PASSAGE SHOWN:

What do we really want the next generation to know about our planet? Here is David Wright's personal list of ten key concepts about our globe:

Our globe is...

1. ... so beautiful

Most geography classrooms now have a globe, but fewer classrooms have a big poster with a satellite image of our beautiful planet, showing light and shade - day and night. The idea that we are privileged to live on this beautiful planet, and that we have the joy of discovering more about it in geography lessons, is so crucial, yet so often lost among the pressures of time, syllabus, assessment, and admin. A beautiful poster can help to lift our vision to what really matters, and in the process get some 'moral and spiritual development' into geography lessons.

2. ... so simple to understand
Every pre-school child has understood the shape of our globe: they all know how to play with a ball. The problems come when 2-D sheets of paper take prominence over a 3-D ball. We need to use globes as much as possible - and to see globe shapes in basketballs (the seams are good for lines of longitude), in satsumas (easier to peel than oranges), in Terry's Chocolate Oranges, and in balloons.

3. ... so complex to depict
Even if we resolve to use 3-D globes as often as possible, we still need 2-D world maps sometimes. We need to recognise that any flat world map has to make compromises with reality.

AIM: Write out the passage about our globe from "Most geography classrooms" up to and including "into geography lessons.", switching "poster" to "wall map". The rows here have no connection to the passage about our globe.

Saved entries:
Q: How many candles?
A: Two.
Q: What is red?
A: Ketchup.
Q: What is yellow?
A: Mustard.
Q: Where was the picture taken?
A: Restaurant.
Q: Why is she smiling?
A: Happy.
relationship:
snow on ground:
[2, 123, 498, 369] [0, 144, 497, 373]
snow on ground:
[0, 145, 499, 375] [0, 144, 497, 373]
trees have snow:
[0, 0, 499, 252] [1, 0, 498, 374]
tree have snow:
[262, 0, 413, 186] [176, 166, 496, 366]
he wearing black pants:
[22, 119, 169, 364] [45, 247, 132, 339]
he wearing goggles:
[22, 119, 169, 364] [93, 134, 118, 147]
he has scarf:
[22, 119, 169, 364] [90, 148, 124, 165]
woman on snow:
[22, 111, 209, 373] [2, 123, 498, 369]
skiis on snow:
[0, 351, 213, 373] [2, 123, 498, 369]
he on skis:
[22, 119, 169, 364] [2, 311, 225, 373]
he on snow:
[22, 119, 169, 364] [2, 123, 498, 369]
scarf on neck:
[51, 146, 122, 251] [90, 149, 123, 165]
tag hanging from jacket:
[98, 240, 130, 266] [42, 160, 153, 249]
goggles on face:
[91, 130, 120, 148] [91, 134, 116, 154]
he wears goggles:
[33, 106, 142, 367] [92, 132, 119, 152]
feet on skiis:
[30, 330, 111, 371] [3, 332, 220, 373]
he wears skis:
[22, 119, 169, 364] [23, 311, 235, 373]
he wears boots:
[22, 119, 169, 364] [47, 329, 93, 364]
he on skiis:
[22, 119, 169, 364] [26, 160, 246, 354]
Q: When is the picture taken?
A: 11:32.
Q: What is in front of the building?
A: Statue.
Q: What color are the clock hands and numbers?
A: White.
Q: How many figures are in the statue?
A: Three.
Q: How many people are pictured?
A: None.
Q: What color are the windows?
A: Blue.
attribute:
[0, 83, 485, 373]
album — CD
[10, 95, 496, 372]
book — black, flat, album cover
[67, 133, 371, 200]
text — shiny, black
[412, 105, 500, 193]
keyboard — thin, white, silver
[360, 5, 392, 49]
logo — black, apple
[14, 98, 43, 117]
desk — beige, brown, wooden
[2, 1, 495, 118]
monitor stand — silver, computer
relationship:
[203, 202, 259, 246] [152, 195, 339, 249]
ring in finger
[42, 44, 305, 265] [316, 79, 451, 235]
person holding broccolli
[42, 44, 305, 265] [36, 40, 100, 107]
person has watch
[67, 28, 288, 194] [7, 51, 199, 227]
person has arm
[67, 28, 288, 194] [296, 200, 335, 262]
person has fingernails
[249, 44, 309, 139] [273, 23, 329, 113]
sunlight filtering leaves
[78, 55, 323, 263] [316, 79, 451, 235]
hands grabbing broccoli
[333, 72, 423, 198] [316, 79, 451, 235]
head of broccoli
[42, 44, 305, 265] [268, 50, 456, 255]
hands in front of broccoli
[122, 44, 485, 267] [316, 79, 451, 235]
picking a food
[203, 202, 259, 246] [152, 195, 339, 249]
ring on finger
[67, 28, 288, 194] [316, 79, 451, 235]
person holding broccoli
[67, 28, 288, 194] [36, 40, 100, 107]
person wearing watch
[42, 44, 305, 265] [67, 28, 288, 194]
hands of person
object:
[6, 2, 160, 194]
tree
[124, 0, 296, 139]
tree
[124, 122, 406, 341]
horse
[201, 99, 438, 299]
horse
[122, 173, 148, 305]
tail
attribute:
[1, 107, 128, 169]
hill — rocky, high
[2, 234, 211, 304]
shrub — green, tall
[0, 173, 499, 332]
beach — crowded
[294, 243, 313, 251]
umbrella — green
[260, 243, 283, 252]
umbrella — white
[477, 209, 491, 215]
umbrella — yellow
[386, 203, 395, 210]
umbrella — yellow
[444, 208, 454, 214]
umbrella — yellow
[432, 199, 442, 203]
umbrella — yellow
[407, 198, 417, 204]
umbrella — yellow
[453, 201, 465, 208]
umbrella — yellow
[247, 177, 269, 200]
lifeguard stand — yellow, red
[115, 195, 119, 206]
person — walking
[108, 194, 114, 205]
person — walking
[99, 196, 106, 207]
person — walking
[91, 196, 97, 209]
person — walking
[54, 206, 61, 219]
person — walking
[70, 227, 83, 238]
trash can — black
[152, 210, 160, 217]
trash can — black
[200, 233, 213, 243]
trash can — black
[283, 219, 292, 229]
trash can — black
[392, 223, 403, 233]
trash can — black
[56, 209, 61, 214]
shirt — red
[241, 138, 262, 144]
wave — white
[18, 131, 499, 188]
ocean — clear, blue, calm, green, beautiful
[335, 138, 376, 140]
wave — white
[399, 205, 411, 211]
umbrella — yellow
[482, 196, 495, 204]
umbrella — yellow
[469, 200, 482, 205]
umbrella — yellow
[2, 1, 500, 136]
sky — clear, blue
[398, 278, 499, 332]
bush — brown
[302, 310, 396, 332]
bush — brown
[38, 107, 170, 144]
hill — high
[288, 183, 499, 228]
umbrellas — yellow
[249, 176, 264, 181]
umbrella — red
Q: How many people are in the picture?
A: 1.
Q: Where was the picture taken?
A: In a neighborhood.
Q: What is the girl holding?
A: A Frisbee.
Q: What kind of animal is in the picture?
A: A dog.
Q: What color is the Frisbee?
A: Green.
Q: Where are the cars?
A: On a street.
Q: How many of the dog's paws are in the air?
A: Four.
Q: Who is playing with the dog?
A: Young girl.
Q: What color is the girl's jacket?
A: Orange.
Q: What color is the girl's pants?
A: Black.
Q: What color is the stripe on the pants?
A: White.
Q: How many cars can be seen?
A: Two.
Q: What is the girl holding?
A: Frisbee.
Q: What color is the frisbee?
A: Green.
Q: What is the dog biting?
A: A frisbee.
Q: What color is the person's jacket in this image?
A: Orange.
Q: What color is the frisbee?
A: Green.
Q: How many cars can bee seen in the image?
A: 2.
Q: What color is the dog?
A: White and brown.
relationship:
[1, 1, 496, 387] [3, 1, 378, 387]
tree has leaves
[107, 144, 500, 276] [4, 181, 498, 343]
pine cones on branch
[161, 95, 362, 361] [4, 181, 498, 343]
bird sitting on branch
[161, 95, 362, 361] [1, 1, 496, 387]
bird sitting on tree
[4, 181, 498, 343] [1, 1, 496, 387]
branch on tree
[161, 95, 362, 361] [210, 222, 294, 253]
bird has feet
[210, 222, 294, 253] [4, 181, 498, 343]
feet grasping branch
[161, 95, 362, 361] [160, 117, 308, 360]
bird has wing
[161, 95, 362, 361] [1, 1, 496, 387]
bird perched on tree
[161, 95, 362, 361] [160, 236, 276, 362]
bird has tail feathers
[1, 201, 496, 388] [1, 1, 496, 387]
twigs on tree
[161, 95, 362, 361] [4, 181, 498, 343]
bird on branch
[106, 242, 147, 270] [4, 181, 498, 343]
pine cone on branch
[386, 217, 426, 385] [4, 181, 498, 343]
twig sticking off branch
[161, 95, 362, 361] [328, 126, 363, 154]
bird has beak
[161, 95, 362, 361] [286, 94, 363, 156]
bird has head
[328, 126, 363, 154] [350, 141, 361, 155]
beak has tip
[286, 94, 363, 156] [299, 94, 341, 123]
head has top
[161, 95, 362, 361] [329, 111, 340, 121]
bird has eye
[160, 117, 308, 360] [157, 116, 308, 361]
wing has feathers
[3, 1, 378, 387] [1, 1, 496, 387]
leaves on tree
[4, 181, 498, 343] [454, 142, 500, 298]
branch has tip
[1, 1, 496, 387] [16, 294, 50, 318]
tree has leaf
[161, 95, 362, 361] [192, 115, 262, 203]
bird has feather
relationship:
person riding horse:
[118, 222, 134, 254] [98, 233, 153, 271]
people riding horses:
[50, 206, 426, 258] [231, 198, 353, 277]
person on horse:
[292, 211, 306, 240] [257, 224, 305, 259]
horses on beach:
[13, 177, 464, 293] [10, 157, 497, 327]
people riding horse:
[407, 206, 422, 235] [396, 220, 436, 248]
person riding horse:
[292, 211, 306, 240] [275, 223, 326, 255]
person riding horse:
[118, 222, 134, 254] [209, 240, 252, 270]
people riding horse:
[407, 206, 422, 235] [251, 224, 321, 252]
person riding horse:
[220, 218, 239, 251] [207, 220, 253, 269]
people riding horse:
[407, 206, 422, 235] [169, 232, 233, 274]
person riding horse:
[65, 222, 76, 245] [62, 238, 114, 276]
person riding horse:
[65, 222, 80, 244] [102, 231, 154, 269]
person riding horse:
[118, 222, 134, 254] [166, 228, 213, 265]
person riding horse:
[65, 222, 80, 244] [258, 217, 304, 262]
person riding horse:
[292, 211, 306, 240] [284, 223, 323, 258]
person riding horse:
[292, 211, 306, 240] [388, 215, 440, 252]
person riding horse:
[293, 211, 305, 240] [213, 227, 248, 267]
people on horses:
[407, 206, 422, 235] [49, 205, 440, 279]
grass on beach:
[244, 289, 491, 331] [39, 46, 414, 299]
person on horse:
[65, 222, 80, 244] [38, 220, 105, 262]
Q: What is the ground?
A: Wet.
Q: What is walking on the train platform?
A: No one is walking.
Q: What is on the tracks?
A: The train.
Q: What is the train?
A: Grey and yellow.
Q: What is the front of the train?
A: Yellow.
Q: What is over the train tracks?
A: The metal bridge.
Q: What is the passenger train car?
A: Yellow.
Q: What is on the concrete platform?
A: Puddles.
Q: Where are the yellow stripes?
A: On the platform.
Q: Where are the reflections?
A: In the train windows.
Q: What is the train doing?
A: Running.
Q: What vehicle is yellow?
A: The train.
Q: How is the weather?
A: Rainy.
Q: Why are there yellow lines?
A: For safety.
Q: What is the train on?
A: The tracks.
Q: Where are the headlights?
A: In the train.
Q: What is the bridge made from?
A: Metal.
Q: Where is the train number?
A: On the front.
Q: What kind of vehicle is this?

THE RESPONSE:
Most geography classrooms now have a globe, but fewer classrooms have a big wall map with a satellite image of our beautiful planet, showing light and shade - day and night. The idea that we are privileged to live on this beautiful planet, and that we have the joy of discovering more about it in geography lessons, is so crucial, yet so often lost among the pressures of time, syllabus, assessment, and admin. A beautiful wall map can help to lift our vision to what really matters, and in the process get some 'moral and spiritual development' into geography lessons.